◆ **Provided records**
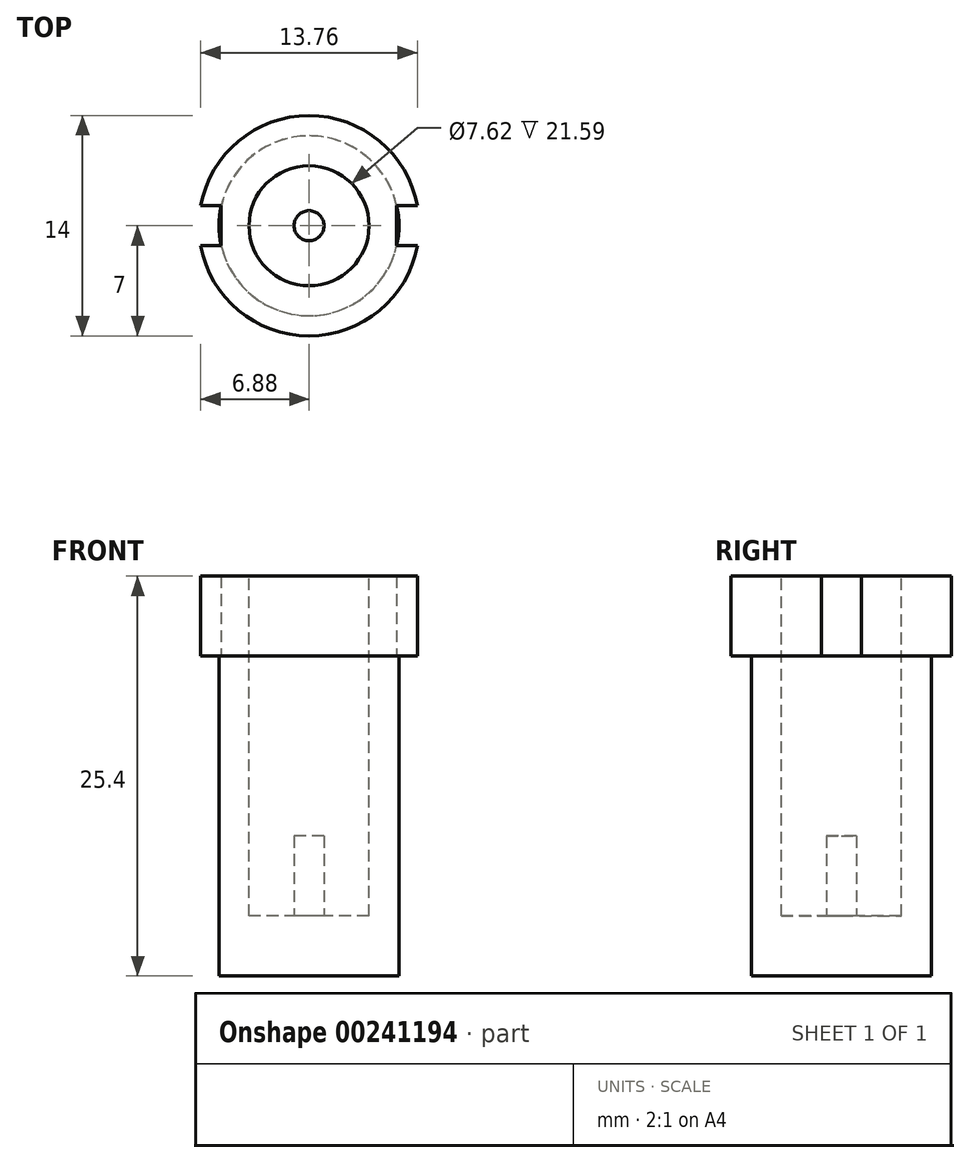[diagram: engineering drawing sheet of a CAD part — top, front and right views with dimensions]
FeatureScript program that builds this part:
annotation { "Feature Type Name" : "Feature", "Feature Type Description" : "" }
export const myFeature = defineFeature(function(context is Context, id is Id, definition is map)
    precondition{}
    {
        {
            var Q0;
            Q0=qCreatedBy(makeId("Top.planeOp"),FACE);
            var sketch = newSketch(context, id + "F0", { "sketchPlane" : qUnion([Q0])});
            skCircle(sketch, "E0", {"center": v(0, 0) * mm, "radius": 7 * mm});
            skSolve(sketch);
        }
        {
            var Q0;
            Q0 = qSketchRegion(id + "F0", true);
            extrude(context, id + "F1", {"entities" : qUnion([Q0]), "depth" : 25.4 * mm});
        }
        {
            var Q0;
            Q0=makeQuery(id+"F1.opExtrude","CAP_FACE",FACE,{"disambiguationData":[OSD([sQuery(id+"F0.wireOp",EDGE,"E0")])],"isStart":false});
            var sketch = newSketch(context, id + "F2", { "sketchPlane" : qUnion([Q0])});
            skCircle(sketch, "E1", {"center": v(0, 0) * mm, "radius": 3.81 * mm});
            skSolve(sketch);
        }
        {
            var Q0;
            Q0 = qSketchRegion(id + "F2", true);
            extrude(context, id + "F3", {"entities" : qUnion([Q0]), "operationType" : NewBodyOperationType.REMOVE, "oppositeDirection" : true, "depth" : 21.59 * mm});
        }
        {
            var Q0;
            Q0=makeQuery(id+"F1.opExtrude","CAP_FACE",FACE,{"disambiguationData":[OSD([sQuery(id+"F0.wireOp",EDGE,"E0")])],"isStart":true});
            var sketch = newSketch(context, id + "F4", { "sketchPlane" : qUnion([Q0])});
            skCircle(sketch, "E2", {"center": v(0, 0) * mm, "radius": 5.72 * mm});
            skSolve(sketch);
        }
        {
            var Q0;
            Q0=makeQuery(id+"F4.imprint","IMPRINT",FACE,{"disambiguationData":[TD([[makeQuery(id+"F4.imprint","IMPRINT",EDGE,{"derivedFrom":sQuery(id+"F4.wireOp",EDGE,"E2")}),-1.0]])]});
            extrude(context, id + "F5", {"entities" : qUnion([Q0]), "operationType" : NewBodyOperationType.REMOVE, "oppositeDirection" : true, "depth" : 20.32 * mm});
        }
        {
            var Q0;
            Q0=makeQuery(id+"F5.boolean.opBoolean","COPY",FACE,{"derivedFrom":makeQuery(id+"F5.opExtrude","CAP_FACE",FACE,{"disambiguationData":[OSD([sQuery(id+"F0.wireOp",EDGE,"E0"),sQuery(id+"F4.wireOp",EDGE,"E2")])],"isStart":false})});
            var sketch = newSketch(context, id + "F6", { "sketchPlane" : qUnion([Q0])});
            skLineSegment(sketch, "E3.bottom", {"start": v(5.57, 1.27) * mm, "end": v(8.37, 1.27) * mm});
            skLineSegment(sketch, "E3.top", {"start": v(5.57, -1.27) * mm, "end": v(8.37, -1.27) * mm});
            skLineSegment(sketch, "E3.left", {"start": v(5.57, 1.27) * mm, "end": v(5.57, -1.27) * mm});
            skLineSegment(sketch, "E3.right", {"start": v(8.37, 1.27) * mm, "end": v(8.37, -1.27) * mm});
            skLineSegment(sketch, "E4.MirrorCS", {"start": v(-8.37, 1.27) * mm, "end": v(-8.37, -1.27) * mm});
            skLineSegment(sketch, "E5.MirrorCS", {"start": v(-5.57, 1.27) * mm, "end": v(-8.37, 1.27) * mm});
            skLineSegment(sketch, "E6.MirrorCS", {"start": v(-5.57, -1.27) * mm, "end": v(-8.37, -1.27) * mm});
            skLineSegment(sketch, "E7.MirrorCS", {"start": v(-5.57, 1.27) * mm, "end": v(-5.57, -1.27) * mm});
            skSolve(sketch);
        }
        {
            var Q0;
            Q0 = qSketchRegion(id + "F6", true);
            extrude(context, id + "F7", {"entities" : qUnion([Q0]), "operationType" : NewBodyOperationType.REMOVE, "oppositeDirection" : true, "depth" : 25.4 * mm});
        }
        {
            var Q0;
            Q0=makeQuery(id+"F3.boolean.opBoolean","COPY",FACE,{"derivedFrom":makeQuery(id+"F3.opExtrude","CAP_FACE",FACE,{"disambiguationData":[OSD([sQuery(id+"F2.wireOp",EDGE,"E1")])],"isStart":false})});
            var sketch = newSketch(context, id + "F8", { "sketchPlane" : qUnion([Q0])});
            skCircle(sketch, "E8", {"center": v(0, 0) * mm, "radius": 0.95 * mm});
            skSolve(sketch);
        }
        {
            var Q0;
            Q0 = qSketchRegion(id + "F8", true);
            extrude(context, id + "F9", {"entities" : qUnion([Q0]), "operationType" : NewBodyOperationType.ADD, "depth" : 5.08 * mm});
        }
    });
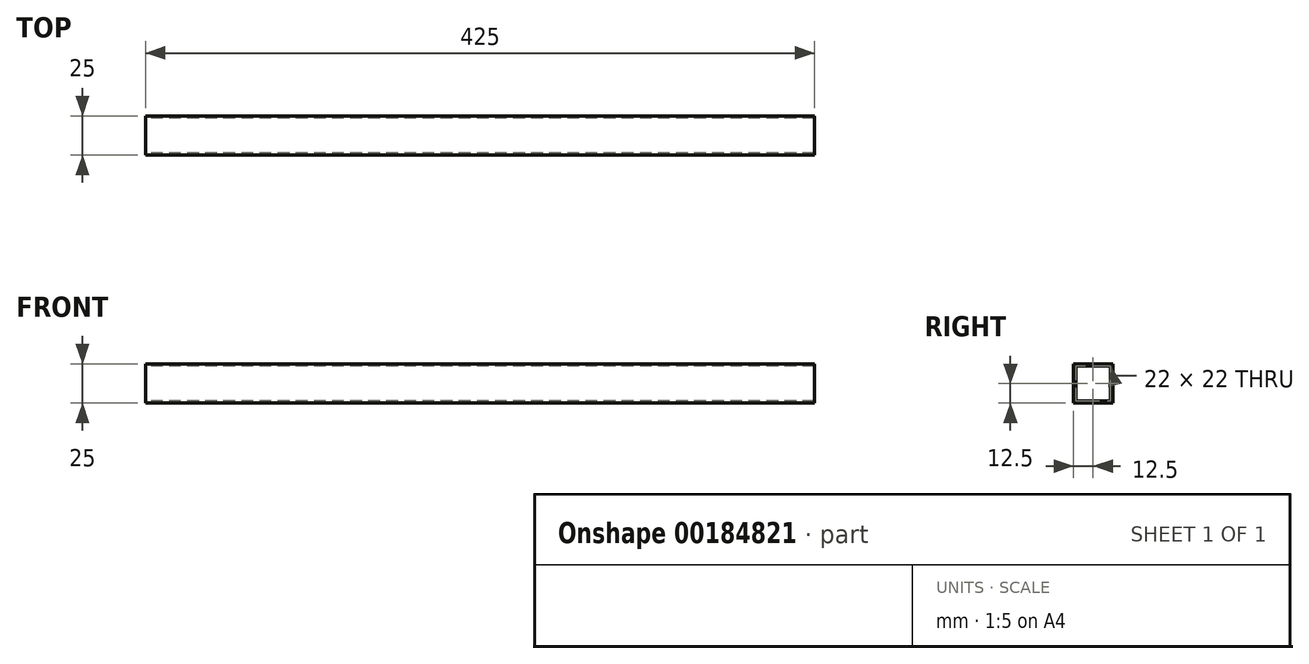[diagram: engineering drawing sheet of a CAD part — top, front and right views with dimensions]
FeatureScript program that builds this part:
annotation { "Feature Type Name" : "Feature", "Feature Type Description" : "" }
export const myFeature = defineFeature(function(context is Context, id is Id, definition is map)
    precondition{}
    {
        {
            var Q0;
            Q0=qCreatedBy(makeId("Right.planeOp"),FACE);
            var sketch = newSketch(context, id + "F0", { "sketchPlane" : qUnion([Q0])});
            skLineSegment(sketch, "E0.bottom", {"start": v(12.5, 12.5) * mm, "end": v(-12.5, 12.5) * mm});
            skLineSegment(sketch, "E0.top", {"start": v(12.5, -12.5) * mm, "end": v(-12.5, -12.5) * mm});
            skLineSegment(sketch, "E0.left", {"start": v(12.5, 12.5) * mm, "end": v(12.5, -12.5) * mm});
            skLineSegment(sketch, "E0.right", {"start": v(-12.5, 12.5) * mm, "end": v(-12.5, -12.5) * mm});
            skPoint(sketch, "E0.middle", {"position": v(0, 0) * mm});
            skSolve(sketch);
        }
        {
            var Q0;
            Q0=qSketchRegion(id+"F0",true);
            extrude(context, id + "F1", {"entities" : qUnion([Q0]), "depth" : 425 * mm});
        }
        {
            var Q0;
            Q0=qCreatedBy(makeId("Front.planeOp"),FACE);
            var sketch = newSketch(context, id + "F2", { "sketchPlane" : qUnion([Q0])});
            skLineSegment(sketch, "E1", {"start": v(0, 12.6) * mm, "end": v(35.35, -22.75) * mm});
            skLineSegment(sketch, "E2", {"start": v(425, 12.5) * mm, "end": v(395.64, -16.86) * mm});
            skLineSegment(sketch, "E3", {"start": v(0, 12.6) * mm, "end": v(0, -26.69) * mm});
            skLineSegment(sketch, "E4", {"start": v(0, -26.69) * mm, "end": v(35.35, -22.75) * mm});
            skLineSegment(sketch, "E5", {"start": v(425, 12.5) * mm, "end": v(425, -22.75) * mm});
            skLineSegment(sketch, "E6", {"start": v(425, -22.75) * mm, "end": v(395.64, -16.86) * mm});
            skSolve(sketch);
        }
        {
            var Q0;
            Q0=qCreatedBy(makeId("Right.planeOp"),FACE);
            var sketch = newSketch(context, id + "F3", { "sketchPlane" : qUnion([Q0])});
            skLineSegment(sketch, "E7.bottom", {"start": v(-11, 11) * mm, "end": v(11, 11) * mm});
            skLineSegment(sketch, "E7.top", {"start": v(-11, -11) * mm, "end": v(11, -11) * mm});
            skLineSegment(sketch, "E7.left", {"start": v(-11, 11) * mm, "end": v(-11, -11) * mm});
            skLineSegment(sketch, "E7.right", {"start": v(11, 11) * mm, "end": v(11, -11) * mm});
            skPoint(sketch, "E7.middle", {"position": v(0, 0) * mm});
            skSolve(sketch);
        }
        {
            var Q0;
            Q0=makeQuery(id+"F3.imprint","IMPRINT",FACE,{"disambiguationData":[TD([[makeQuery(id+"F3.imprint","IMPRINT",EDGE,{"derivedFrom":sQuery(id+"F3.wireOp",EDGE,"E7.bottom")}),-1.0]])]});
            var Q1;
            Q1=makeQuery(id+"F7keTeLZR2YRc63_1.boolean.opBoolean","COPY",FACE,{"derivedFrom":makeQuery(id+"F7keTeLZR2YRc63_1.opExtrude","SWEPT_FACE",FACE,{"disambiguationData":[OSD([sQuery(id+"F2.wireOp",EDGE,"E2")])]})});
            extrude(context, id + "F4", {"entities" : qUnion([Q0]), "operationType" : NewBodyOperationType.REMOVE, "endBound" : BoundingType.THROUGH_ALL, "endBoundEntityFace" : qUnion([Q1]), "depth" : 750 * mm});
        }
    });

◆ **Written request**
Pick out every line of the records that contains the string "skPoint", and copy each one in full. Treat uppercase and lowercase letters as different.

◆ **Exercise output**
            skPoint(sketch, "E0.middle", {"position": v(0, 0) * mm});
            skPoint(sketch, "E7.middle", {"position": v(0, 0) * mm});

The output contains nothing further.